— START OF Source document —
A) Microeconomics (Bellak)
• Participants gain or deepen their knowledge in microeconomics, understood essentially as a science of choice.
• Participants understand microeconomics as a way of looking at the world, rather than a collection of unrelated models.
• Participants know how to analyse consumer and production decisions in neoclassical economics (assertions, assumptions, methods, model outcomes under certainty and uncertainty).
• Participants are able to analyse individual decisions as well as - to a limited extent - interactive decisions of firms and consumers and the respective methods. (stationary vs. non-stationary environment)
• To a limited extent, participants gain knowledge about the relation of the neoclassical approach as well as to alternative approaches (behavioral economics in particular).
• The importance of market structure for individual decision making is recognized by the participants.
• The knowledge gained should enable the participants to study and critically evaluate contemporary microeconomic models and theories.
B) Macroeconomics (Kubin)
Upon completion of the macroeconomics part of this course, students are able
• to explain and analyse macroeconomic models (in the New-Keynesian Tradition) with imperfectly competitive goods markets;
• to provide an overview of various possibilities to include imperfectly competitive labour markets in macroeconomic models;
• to explain and analyse one central macroeconomic model with imperfectly competitive goods and labour markets;
• to provide an overview of the role of money and money supply in macroeconomics models;
• to evaluate strengths and weaknesses of the above mentioned models (including their fit with empirical evidence);
• to derive and evaluate policy implications;
• to review contributions in journals of general interest (e.g. the Journal of Economic Perspectives; the Journal of Economic Literature) as well as core macroeconomics journals (e.g. the Journal of Macroeeconomics).
— END OF Source document —
**Your instructions:**
In the course outline, which alternative to the neoclassical approach does the microeconomics part name in particular?
— START OF Stored records —
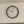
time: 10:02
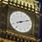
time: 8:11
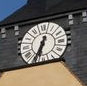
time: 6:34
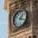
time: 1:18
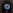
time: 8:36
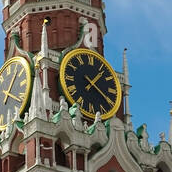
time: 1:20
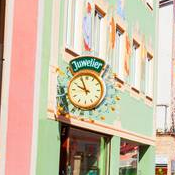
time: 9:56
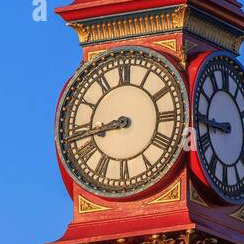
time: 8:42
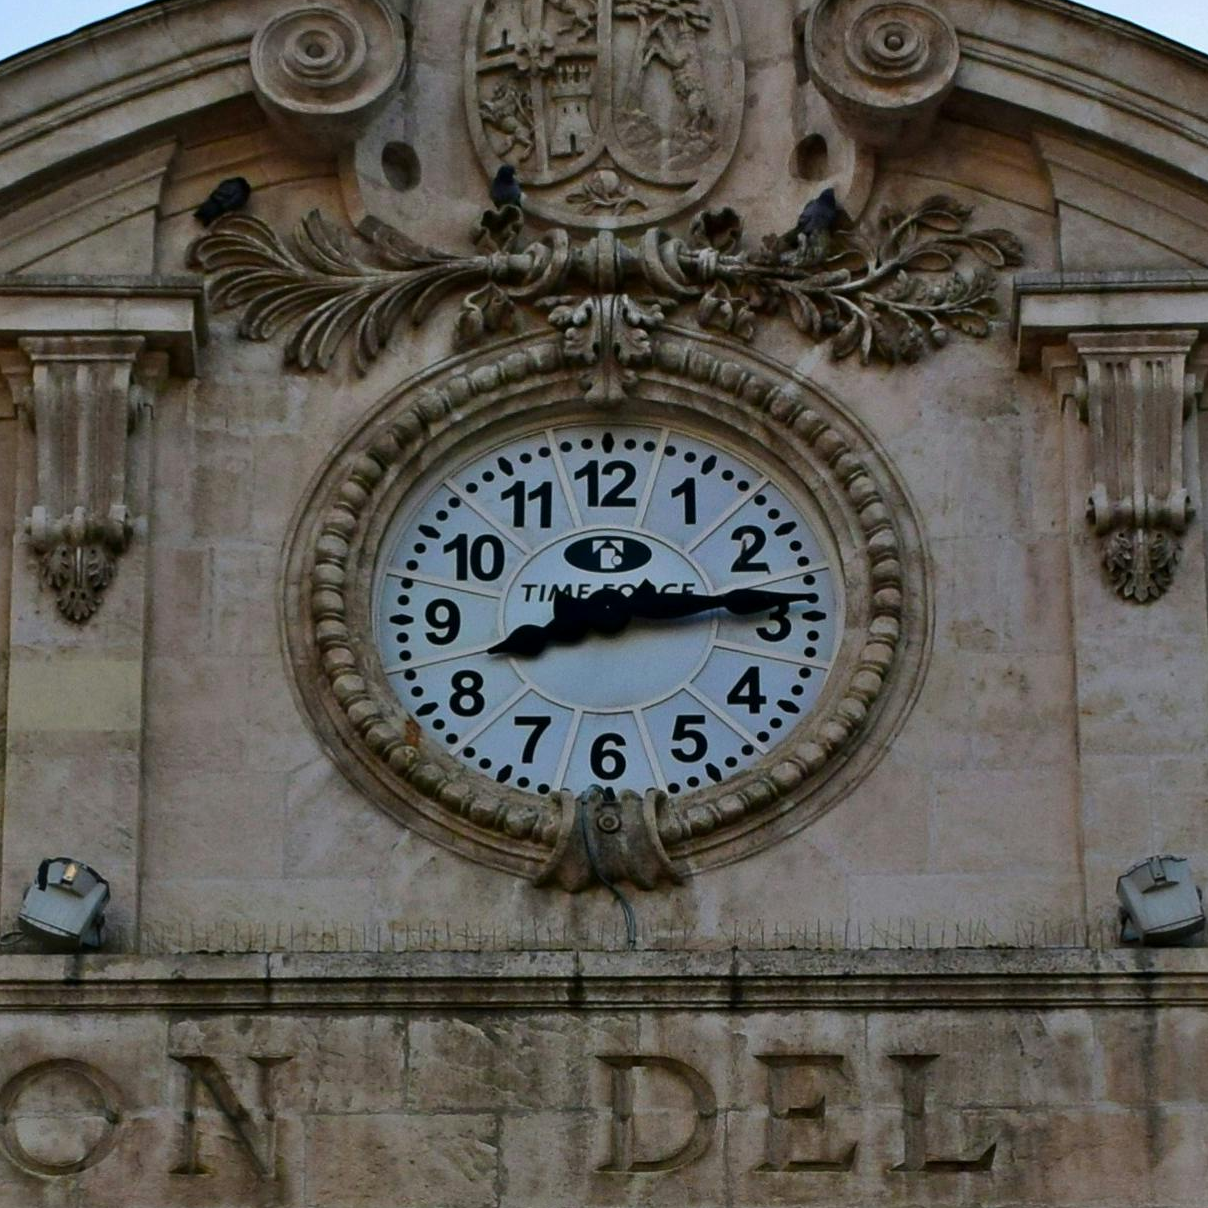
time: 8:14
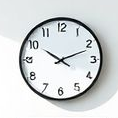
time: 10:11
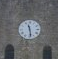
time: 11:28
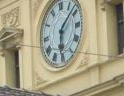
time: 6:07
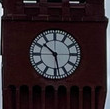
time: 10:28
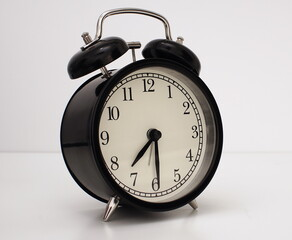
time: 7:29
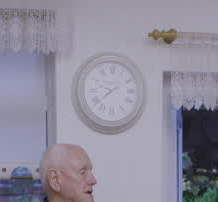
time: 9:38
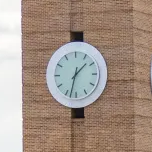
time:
— END OF Stored records —
**Right answer:**
Behavioral economics.